Starting from Jason B's implementation, I eventually wrote my own version which processes bit-blocks instead of single bits. One difference is that it is lsb: It starts from lowest output bits going to highest. This only makes it harder to read with a binary dump, like Linux xxd -b. As a detail, int* can be trivially changed to int64_t*, and it should even better be unsigned. I have already tested this version with a few million arrays and it seems solid, so I share will the rest:
int pack2(int *input, int nin, unsigned char* output, int n)
{
int obit = 0;
int ibit = 0;
int ibite = 0;
int nout = 0;
if(nin>0) output[0] = 0;
for(int i=0; i<nin; i++)
{
ibit = 0;
while(ibit < n) {
ibite = std::min(n, ibit + 8 - obit);
output[nout] |= (input[i] & (((1 << ibite)-1) ^ ((1 << ibit)-1))) >> ibit << obit;
obit += ibite - ibit;
nout += obit >> 3;
if(obit & 8) output[nout] = 0;
obit &= 7;
ibit = ibite;
}
}
return nout;
}
int unpack2(int *oinput, int nin, unsigned char* ioutput, int n)
{
int obit = 0;
int ibit = 0;
int ibite = 0;
int nout = 0;
for(int i=0; i<nin; i++)
{
oinput[i] = 0;
ibit = 0;
while(ibit < n) {
ibite = std::min(n, ibit + 8 - obit);
oinput[i] |= (ioutput[nout] & (((1 << (ibite-ibit+obit))-1) ^ ((1 << obit)-1))) >> obit << ibit;
obit += ibite - ibit;
nout += obit >> 3;
obit &= 7;
ibit = ibite;
}
}
return nout;
}
I know this might seem like the obvious thing to say as I'm sure there's actually a solution, but why not use a smaller type, like uint8_t (max 255)? or uint16_t (max 65535)?. I'm sure you could bit-manipulate on an int64_t using defined values and or operations and the like, but, aside from an academic exercise, why?

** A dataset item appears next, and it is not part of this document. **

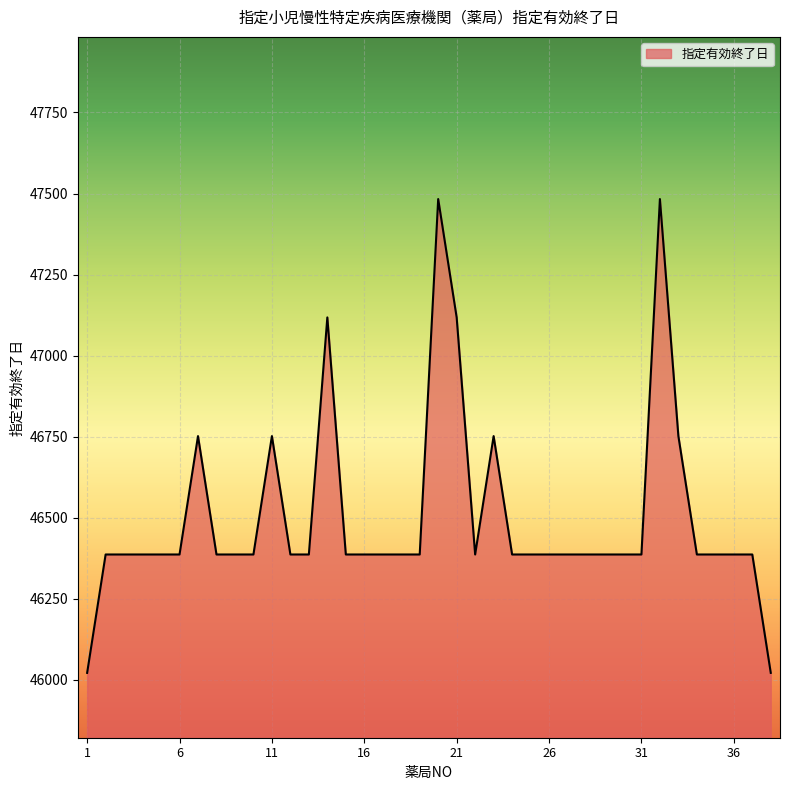

How many categories are shown in the chart?

38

And on the note of academic exercises, Bit Twiddling Hacks is a good read.
If you have fixed sizes, e.g. you know your number is 38bit rather than 64, you can build structures using bit specifications. Amusing you also have smaller elements to fit in the remaining space.
struct example {
/* 64bit number cut into 3 different sized sections */
uint64_t big_num:38;
uint64_t small_num:16;
uint64_t itty_num:10;
/* 8 bit number cut in two */
uint8_t nibble_A:4;
uint8_t nibble_B:4;
};
This isn't big/little endian safe without some hoop-jumping, so can only be used within a program rather than in a exported data format. It's quite often used to store boolean values in single bits without defining shifts and masks.
I don't think you can avoid iterating across the elements.
AFAIK Huffman encoding requires the frequencies of the "symbols", which unless you know the statistics of the "process" generating the integers, you will have to compute (by iterating across every element).